**** TRECHO
Após a euforia da independência, no final dos anos 80 e início de 90, a novíssima “geração” de escritores começou a denunciar o vazio cultural no Arquipélago, além de constatar que a fome e a miséria não foram extintas. Houve uma desilusão em relação aos valores cantalutistas que animaram a poética da independência. A poesia então, deixou de cantar apenas o social e passou a operar também com os sentimentos individuais, com o existencial e o universal. Esse novo lirismo se caracterizou por construções metapoéticas e passou a repensar tanto os caminhos sociais, como os da própria poesia. (SECCO, 1999. p. 20) 

Salutar recordarmos as pertinentes observações contidas nas epístolas de Timóteo Tio Tiofe (heterônimo de João Manuel Varela) e merecedoras de nosso logro acerca das responsabilidades das gerações posteriores à Claridade – nesse momento por um prisma diferente do mencionado por Cabral, como muito bem apontou o poeta em sua “Primeira Epístola ao irmão António”, datada do ano de 1974. As críticas são incisivas diante do panorama literário do país, pois Tiofe aspira que

(...) os nossos poetas sejam mais exigentes na sua preparação cultural e na factura da sua poesia que os seus predecessores. A poesia cabo-verdiana está numa encruzilhada. Possuímos um antepassado de valor Jorge Barbosa. Precisamos ultrapassá-lo para fazer progredir a poesia do nosso país. (TIOFE, 2001, p. 136)

e assim encerra:

Nunca me cansarei de proclamar: para nós, escritores de hoje, tal é a maior herança que nos deixaram os homens da Claridade. Ela não é pequena, mas, justamente porque reconhecemos a nossa dívida, é importante saber onde pararam, até onde chegaram, para podermos ir mais longe. E aqui recordo: eles lançaram as bases duma “escrita cabo-verdiana” e cabe agora aos que seguem dar uma certa envergadura a essa escrita específica e estruturá-la, torná-la, numa palavra, digna do nome de literatura. (idem, 2001,  p. 144)
********
**** ENTRADAS EXTRAÍDAS
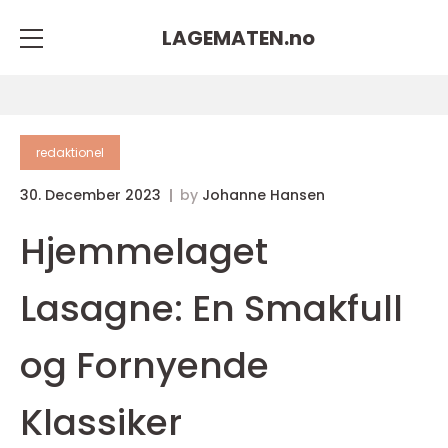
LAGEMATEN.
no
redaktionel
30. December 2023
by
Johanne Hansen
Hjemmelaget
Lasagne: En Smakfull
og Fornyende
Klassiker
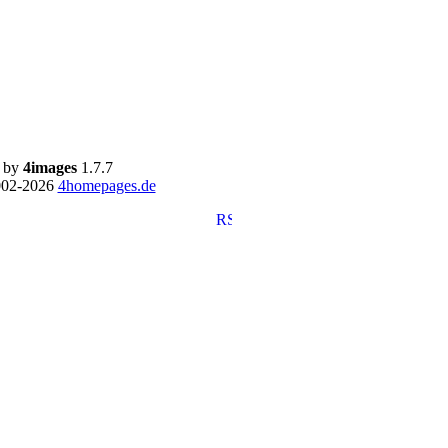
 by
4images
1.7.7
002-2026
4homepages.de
********
**** ENTRADAS EXTRAÍDAS
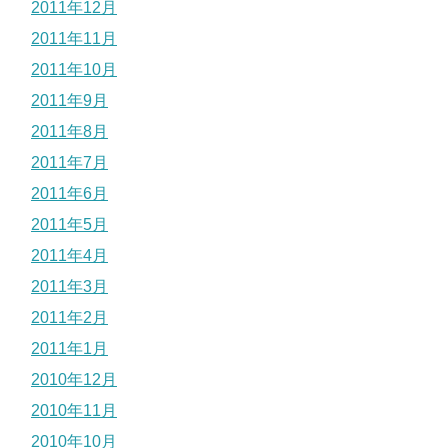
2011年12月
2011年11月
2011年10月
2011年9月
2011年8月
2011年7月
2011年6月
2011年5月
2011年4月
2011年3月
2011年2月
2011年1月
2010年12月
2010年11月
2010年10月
********
**TAREFA A**. Segundo o trecho sobre a poesia cabo-verdiana, Timóteo Tio Tiofe é heterônimo de quem?
**TAREFA B**. Reescreva de forma mais breve o parágrafo do trecho sobre a poesia cabo-verdiana que começa com "Após a euforia da independência" e mantenha seus fatos principais.
**TAREFA C**. Continue o trecho sobre a poesia cabo-verdiana a partir da última frase apresentada.
Os itens vêm de outra fonte.

**ÁREA DE RESPOSTA A**. De João Manuel Varela.

**ÁREA DE RESPOSTA B**. No fim dos anos 80 e início dos 90, passada a euforia da independência, a nova geração de escritores denunciou o vazio cultural no Arquipélago e constatou que a fome e a miséria persistiam, desiludida com os valores cantalutistas. A poesia deixou de cantar apenas o social e incorporou os sentimentos individuais, o existencial e o universal. Esse novo lirismo foi marcado por construções metapoéticas e repensou tanto os caminhos sociais quanto os da própria poesia.

**ÁREA DE RESPOSTA C**.
Posteriormente, Tiofe, na “Oitava Epístola ao irmão António”, atestaria a transformação da poesia cabo-verdiana e a compreensão da poesia de cariz metafísico de seu outro heterônimo, João Vário. “Há já alguns anos que muitos patrícios começaram a aceitar esse tipo de poesia, como a praticá-la. Em suma, mudou-se o paradigma” (TIOFE, p. 303). A poesia de Vário sofreu pesadas críticas e foi legada ao ostracismo como bem apontou o poeta e ensaísta José Luis Hopffer Almada no artigo “Que caminhos para a poesia cabo-verdiana? Parte II – O Exemplo já antigo de João Vário” (ALMADA, 2010), desde que sua escrita veio à luz em pleno período cantalutista. Tal discriminação já havia sido relatada por Manuel Ferreira e que reclamava a reintegração de João Vário às letras do arquipélago:

Trata-se de um corpus a ser reintegrado, como se disse, na literatura cabo-verdiana, ainda que os temas, as mensagens, a linguagem, independentemente da sua importância e qualidade, não se ajustem àquilo que se vem convencionando chamar-se a cabo-verdianidade. Mas (...) não há mais fundamento para uma discriminação deste teor, exclusivamente de caráter estético-ideológico. (FERREIRA, 1986, p. 63-64)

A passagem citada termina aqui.